Colson, the founder and chairman of Prison Fellowship Ministries (PFM), also asserted in his national e-mail that the "media have said almost nothing about the seven judges" being appointed by Democratic governors.
Providing the names and telephone numbers of these seven justices, Colson urged his followers to lobby them not to interfere in the electoral process.
PFM is a not-for-profit volunteer-based organization that ministers to prisoners and their families.
While Colson charged judges with partisanship and claimed the media were avoiding full disclosure, he engaged in his own partisanship and failure of disclosure.
Governor Jeb Bush, through executive order, restored Colson's civil rights in October. Colson, a convicted felon, had lost his right to vote, practice law and serve on a jury more than 25 years ago after he was sent to jail for his involvement in the Watergate scandal.
Colson has a home in Naples, Fla.
Bush, the brother of Republican Party presidential candidate George W. Bush, said Colson "certainly has served his time," according to the New York Times.
"The crime that he committed was a serious one, but I think it's time to move on," said Jeb Bush. "I know him. He's a great guy."

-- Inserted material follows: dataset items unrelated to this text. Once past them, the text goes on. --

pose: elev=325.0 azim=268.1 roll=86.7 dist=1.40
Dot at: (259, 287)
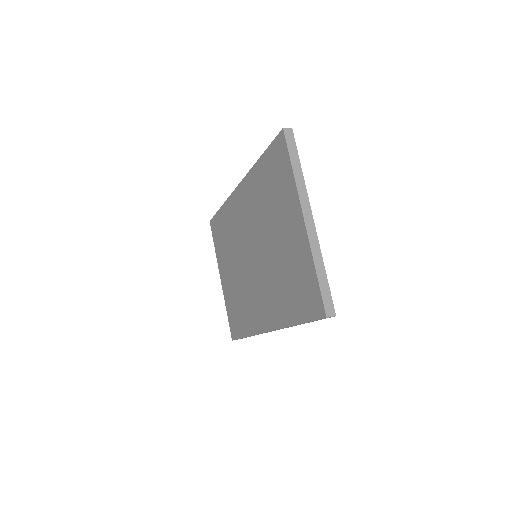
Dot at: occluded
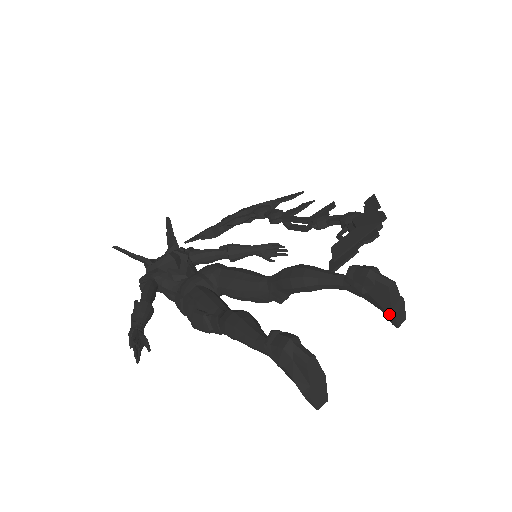
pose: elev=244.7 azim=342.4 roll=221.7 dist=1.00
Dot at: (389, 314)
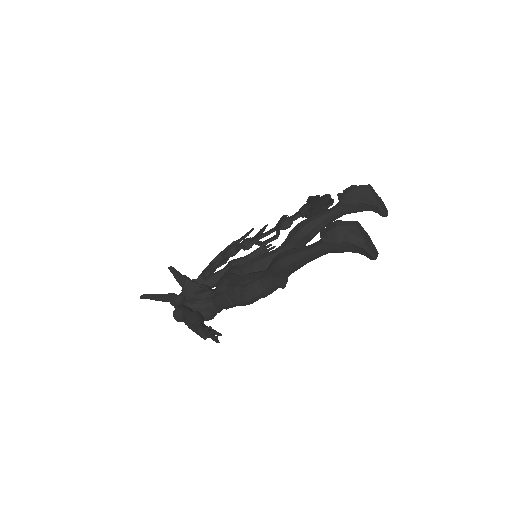
Dot at: (378, 207)
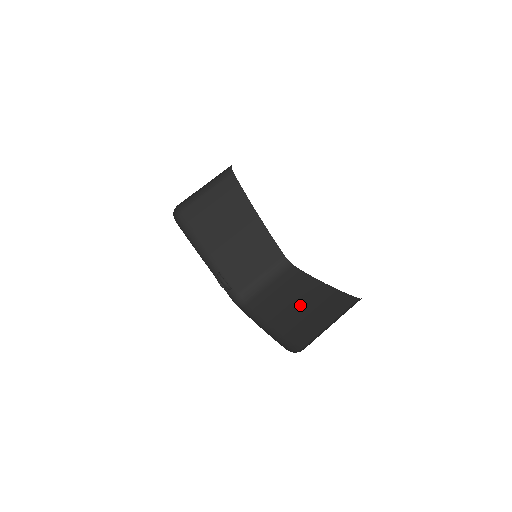
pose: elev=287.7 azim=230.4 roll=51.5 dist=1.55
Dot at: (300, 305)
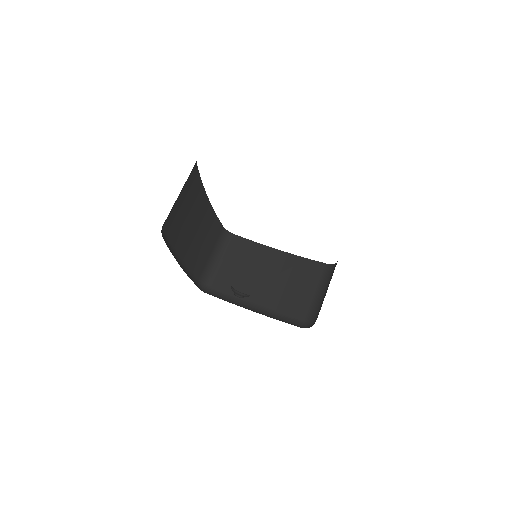
Dot at: occluded
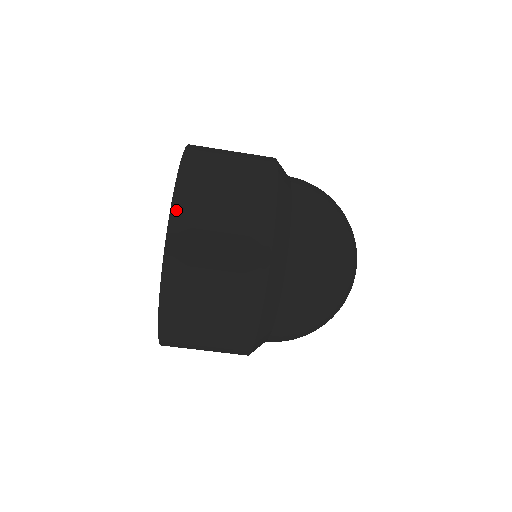
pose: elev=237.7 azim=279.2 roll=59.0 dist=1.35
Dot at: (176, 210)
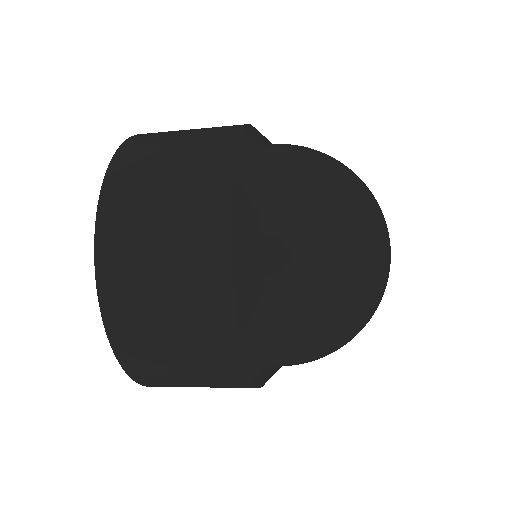
Dot at: (122, 357)
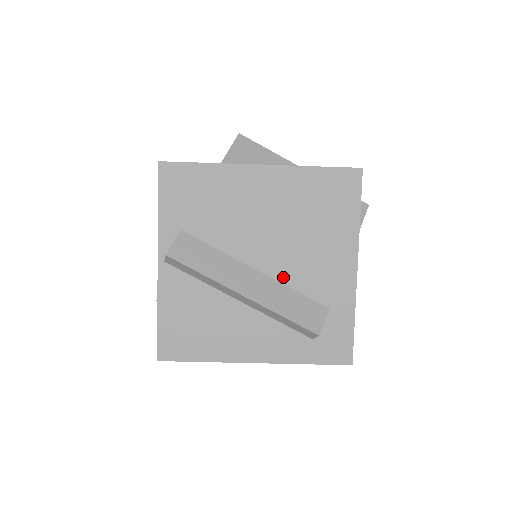
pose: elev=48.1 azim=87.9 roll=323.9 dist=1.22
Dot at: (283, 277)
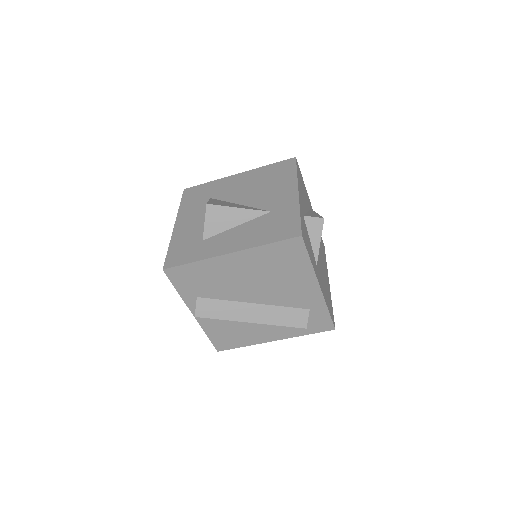
Dot at: (273, 302)
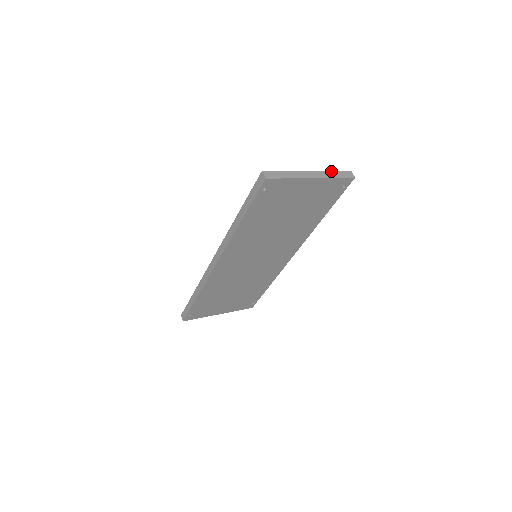
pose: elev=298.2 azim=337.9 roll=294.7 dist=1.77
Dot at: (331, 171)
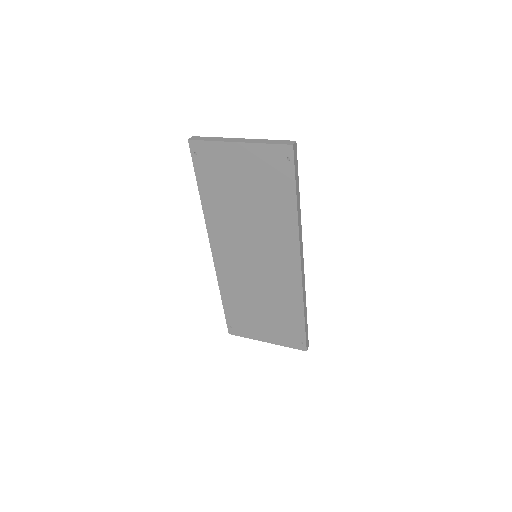
Dot at: (268, 140)
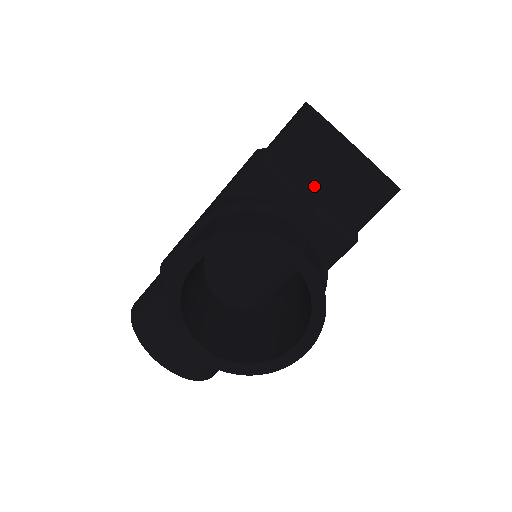
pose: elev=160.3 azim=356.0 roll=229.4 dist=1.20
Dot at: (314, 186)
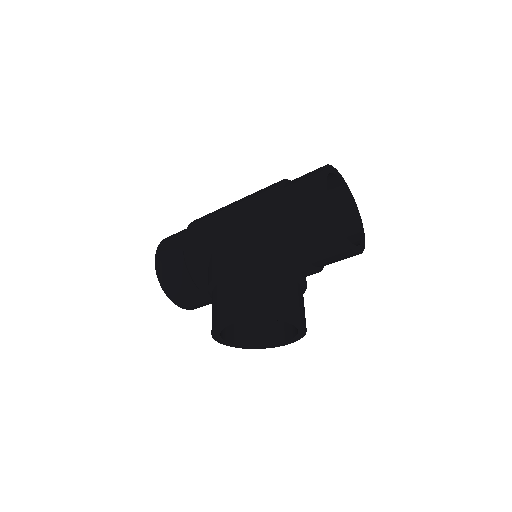
Dot at: (314, 257)
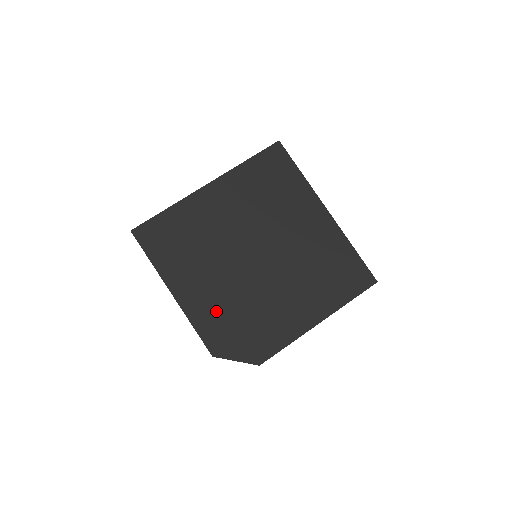
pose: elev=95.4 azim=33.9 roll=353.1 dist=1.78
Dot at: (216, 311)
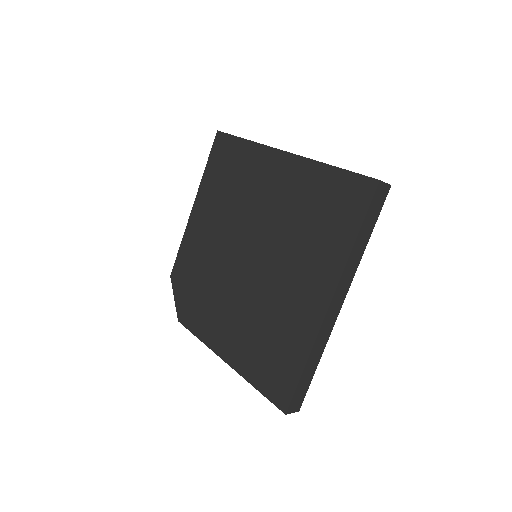
Dot at: (196, 254)
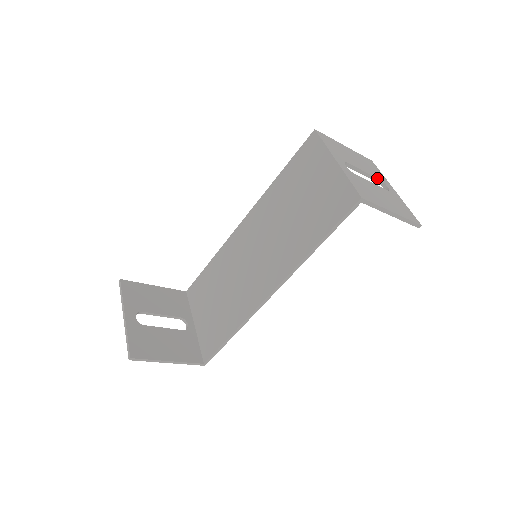
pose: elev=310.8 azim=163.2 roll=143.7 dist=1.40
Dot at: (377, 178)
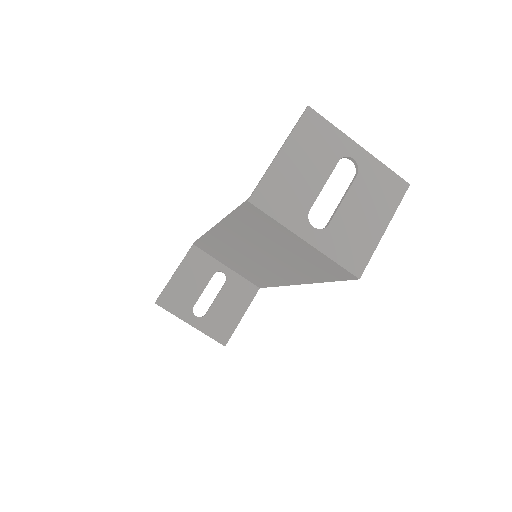
Dot at: (337, 162)
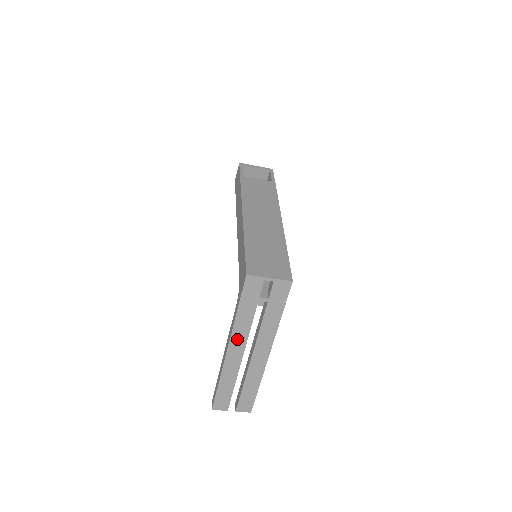
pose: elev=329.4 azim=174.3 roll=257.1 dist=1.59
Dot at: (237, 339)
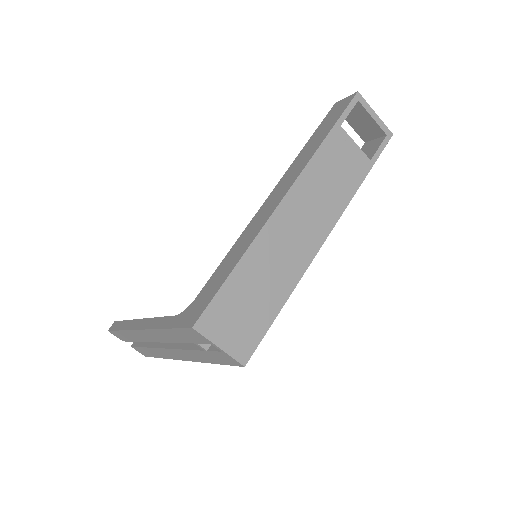
Dot at: (155, 334)
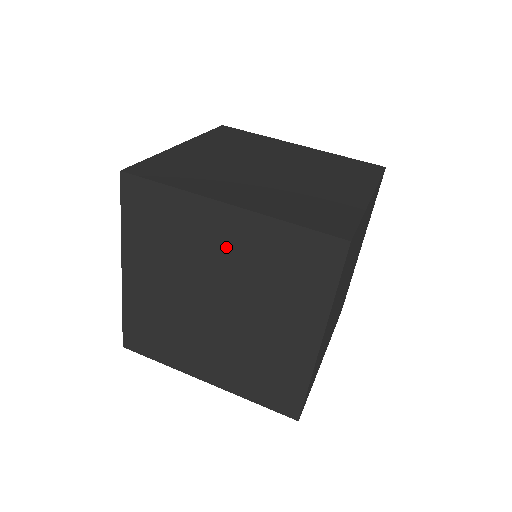
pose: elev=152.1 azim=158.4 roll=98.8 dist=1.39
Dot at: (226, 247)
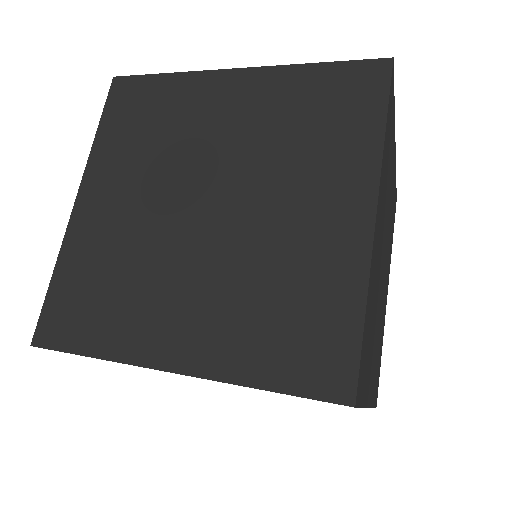
Dot at: occluded
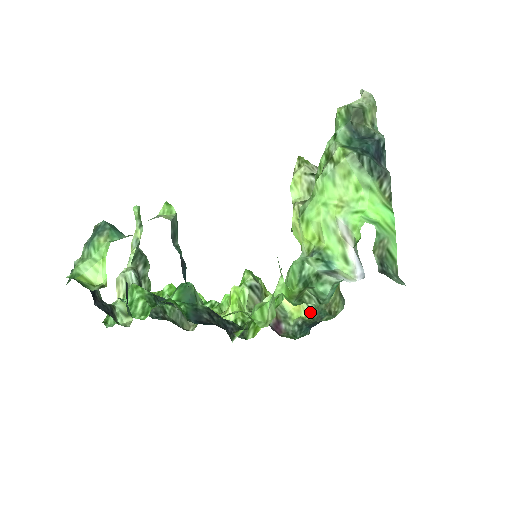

Colson also failed to mention Governor George W. Bush's strong support of PFM's project with the Texas Department of Corrections.
Three years ago, PFM started the nation's first faith-based prison pre-release program. Texas state government provided space, food and guards for PFM's program, according to Jim Jones, religion editor at the Fort Worth Star-Telegram.
Before Colson picks the speck out of the eye of Florida judges and the media, he might want to examine the beam in his own eye.
Inspecting one's own eye is a commendable practice for all Christian partisans.
Robert Parham is BCE's executive director.